The story of Toussaint L’Ouverture, the self-educated slave who led the island’s independence movement, is tragic. He is sometimes referred to as “the black Napoleon” because of his military brilliance. Lured by a false promise of peace, he was captured and brought to France in 1803, where he died in a prison dungeon from cold, starvation and neglect.

There must be a story behind Josephine’s description of Pope Pius VII’s rough and noisy priests “spitting everywhere!” How had the Pope’s entourage been documented to provide such a memorable episode?

I was initially intimidated by the challenge of depicting the pope’s visit until I read, in letters written at the time, that the pope had a high voice and that his party of priests was ill-mannered (and, yes, spat). These were the details I needed to make them human.

The artist Jacques-Louis David makes a cameo appearance just prior to the coronation, complaining of inappropriate sightlines to work on what eventually became the grand mural
The Coronation of the Emperor Napoleon I and the Coronation of the Empress Josephine in Notre-Dame Cathedral
An inconvenience to Josephine, perhaps, but a great help to you in preparing the setting, the costumes and the details, one would imagine.

The story of David’s creation of the magnificent coronation scene could be a book in itself. All of what is related in the novel is based on fact, but there was much more that I would have liked to include as well. In fact, I wrote several additional scenes about the painting that I ended up cutting. One man was furious because he was portrayed without his wig; the artist proclaimed that he would not sully his paint brushes to create such a lie—yet there are lies aplenty. Napoleon’s mother, who never showed up (a humiliation to him), is shown prominently. Maids, not Napoleons sisters, are shown holding Josephine’s train (the sisters insisted on this). In the duplicate of this painting at Versailles, David was somehow persuaded to show Napoleon’s vain sister Pauline in a pink gown, making her stand out from all the others. Napoleon said of the painting that one didn’t look at it so much as walk into it. It does have that effect.

“The story of David’s creation of the magnificent Coronation scene could be a book in itself.”

“Napoleon said of the painting that one didn’t look at it so much as walk into it. It does have that effect.”

You create a believable scene of a “regular family” as the members of the court in the Yellow Salon chatter about the coronation: the ladies having to traipse through mud, Napoleon poking Uncle Fesch in the behind, the stone falling on Napoleon—and, of course, the significant moment when Bonaparte crowns himself Emperor. Are all of these details fact?
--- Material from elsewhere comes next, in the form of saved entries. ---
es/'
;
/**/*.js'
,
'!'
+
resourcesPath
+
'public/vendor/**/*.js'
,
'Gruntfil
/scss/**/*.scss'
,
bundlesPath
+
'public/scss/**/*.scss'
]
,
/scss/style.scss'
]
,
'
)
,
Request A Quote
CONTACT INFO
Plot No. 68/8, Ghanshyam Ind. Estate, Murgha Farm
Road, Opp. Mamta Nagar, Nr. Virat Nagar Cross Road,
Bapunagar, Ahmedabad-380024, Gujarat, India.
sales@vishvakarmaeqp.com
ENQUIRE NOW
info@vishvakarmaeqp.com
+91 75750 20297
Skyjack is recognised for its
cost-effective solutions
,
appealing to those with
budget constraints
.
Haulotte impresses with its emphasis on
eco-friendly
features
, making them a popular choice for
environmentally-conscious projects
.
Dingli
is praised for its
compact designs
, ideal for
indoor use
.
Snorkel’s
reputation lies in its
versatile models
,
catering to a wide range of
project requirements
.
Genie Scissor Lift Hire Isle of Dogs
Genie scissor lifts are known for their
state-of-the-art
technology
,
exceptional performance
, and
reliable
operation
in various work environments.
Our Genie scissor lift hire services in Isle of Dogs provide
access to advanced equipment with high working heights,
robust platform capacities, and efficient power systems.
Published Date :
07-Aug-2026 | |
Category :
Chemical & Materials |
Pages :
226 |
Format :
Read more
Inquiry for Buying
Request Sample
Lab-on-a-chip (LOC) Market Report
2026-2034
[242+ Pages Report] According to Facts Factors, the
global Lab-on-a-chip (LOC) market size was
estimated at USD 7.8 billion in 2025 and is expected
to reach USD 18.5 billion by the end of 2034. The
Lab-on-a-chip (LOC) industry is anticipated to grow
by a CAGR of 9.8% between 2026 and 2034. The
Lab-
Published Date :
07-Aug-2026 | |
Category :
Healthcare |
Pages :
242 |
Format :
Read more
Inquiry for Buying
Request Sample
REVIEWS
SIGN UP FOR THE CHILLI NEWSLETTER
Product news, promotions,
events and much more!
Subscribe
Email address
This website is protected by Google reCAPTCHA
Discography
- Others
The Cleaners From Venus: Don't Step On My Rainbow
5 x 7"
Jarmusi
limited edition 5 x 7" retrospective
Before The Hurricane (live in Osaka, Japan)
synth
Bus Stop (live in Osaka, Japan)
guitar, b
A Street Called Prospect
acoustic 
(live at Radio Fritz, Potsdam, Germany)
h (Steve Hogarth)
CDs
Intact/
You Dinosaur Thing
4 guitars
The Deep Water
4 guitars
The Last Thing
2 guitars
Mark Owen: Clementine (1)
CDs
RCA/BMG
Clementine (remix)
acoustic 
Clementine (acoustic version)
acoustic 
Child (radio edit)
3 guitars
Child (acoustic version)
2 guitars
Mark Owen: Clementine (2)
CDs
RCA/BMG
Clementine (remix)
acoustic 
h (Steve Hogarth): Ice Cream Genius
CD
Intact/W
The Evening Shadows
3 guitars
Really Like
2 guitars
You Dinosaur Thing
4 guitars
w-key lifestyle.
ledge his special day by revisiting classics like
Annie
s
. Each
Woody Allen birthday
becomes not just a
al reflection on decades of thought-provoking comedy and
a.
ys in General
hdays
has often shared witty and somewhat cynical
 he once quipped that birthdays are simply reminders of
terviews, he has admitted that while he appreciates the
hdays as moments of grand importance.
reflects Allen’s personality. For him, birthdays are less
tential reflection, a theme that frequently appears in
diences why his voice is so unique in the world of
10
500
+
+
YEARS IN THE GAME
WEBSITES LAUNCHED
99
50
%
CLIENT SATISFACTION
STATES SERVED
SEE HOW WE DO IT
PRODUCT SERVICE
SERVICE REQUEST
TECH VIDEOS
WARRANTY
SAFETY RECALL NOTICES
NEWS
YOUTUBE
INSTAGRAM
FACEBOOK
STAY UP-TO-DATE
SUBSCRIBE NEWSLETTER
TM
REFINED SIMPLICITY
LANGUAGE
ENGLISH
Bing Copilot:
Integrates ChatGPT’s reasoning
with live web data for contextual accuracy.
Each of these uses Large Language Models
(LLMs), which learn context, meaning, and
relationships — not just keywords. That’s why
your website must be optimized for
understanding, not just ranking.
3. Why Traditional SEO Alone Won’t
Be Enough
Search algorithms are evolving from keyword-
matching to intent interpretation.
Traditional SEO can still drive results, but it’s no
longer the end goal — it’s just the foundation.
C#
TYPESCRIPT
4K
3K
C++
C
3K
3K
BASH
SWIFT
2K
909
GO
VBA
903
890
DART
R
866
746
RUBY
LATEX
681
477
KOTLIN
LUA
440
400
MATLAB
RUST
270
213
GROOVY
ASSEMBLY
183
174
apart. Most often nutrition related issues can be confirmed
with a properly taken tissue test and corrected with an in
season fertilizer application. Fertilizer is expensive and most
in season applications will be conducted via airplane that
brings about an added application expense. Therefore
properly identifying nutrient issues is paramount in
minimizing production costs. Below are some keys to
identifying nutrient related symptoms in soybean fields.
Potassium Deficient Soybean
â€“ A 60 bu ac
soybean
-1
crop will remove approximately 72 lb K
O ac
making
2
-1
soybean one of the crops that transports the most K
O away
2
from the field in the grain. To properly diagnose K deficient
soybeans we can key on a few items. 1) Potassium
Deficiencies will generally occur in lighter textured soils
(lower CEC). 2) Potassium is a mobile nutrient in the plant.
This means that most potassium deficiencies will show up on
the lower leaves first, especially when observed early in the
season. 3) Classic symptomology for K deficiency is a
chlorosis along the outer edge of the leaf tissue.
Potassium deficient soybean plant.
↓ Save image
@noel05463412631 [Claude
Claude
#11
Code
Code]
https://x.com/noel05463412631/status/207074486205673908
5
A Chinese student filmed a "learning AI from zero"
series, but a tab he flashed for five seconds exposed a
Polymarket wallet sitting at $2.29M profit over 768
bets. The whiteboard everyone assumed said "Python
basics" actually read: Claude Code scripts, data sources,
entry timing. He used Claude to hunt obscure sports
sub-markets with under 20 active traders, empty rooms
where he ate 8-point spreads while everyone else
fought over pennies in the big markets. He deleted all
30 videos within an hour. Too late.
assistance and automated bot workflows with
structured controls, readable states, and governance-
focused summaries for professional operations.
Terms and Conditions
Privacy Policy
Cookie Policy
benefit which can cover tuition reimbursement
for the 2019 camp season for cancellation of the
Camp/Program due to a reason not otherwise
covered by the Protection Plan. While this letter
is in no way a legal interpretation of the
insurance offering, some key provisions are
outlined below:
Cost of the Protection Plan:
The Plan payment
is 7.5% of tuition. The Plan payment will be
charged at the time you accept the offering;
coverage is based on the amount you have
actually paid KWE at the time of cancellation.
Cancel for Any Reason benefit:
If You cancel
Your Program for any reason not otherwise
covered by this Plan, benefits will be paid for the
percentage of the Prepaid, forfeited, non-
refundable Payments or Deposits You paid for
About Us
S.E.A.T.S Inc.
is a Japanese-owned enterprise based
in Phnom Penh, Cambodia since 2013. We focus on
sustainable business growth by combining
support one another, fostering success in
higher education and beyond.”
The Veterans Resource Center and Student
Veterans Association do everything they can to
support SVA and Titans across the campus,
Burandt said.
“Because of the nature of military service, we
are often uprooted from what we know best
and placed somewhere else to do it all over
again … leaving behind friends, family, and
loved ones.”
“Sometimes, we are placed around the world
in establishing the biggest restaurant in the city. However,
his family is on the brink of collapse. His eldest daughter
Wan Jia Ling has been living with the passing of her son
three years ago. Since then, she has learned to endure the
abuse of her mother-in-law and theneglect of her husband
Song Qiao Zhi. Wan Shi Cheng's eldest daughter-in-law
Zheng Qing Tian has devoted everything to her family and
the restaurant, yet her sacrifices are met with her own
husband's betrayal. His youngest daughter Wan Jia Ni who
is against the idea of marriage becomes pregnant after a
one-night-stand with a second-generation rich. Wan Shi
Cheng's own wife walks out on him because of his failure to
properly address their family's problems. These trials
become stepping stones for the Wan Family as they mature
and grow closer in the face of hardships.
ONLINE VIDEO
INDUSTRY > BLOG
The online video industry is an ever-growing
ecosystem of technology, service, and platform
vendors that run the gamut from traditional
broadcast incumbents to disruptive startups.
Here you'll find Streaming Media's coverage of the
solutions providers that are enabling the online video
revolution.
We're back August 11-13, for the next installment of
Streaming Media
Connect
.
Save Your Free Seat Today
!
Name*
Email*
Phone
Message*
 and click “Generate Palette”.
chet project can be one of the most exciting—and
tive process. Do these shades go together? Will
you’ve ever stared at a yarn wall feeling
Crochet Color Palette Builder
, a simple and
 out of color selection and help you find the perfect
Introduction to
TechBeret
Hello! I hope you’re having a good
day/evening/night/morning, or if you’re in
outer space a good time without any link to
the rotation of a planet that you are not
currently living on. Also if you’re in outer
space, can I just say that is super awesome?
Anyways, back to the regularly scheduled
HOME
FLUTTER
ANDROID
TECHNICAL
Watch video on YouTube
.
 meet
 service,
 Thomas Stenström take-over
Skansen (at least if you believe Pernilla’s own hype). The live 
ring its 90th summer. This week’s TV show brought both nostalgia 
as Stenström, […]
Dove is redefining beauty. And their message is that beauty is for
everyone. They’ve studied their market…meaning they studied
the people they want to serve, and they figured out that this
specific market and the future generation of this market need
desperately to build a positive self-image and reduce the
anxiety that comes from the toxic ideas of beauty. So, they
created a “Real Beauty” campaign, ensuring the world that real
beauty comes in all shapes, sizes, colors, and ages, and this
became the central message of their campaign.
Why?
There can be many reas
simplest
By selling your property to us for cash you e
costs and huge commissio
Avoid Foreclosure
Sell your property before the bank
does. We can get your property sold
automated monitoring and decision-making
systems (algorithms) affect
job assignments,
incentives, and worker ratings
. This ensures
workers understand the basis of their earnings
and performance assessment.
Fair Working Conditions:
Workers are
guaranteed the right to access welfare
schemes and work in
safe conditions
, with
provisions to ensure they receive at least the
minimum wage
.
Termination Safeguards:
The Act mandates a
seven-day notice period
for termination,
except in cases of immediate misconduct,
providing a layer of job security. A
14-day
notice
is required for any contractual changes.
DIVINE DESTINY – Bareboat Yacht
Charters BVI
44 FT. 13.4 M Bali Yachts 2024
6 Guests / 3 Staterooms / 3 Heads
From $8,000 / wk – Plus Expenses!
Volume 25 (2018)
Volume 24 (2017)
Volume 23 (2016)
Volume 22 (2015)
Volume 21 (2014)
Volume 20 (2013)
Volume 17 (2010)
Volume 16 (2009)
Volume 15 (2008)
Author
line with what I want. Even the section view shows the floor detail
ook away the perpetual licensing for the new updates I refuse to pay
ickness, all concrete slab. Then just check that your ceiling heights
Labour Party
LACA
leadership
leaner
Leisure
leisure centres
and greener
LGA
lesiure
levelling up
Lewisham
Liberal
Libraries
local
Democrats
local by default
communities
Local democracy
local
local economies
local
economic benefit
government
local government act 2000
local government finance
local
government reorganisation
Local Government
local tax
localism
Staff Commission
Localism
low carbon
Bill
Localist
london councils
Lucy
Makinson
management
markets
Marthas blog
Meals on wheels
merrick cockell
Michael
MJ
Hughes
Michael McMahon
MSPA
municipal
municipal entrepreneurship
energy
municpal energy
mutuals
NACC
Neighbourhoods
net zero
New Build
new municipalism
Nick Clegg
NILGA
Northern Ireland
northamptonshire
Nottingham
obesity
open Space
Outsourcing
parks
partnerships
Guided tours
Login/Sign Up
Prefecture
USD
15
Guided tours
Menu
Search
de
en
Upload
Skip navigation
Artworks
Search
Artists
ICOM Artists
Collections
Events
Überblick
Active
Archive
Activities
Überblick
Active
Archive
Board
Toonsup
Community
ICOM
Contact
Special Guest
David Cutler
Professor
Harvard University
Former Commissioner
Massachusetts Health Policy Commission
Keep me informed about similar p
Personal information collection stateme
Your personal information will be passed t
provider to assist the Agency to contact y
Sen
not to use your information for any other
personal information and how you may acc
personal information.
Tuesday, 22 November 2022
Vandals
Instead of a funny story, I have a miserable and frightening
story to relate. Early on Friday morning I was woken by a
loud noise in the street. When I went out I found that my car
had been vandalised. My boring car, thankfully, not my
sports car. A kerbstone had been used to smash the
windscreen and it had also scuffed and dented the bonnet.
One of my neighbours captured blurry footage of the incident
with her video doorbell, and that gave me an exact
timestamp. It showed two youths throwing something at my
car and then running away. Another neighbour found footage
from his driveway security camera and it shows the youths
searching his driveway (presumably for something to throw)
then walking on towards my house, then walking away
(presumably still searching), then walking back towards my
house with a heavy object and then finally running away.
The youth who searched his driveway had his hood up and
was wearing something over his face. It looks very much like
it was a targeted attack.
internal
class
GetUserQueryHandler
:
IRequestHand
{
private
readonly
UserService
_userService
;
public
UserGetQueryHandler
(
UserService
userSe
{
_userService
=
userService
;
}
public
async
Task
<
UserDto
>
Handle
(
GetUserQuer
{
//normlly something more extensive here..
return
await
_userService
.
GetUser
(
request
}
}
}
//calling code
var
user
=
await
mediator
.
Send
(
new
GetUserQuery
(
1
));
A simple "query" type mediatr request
There is so much documented detail available on the coronation that writing this scene was really a matter of describing it moment by moment as it had been described by others. The terrible weather is fact, as is Napoleon playfully poking his uncle, the stone falling during the ceremony, the gasp of the crowd as Napoleon crowned himself. Some of what happened, such as Napoleon poking his uncle, could not have been seen by Josephine at the time, so it had to be related to her (and therefore, to the reader) later, in discussion. With all of the amazing events that unfolded during this era, it was important for me to remember that these were essentially family occasions.

Bonaparte’s sister Elisa rarely appears without a mention of hiccups—why?

When there are many characters in a novel, it is easy for the reader to get them confused. This is a problem for historical novelists in particular, because family groups were so much larger in the past than they are today. It helps to have some sort of “tag” that helps identify a character. I really didn’t know what to do about Elisa: she was ugly and rude, but many of the Bonapartes were rude, and it wouldn’t have been in Josephine’s character to constantly make reference to her ugliness. Therefore, I was delighted to discover, in a footnote of Fouché’s memoirs, that Elisa had, in Fouché’s words, “a problem” with hiccups. I had found my tag.

“With all of the amazing events that unfolded during this era, it was important for me to remember that these were essentially family occasions.”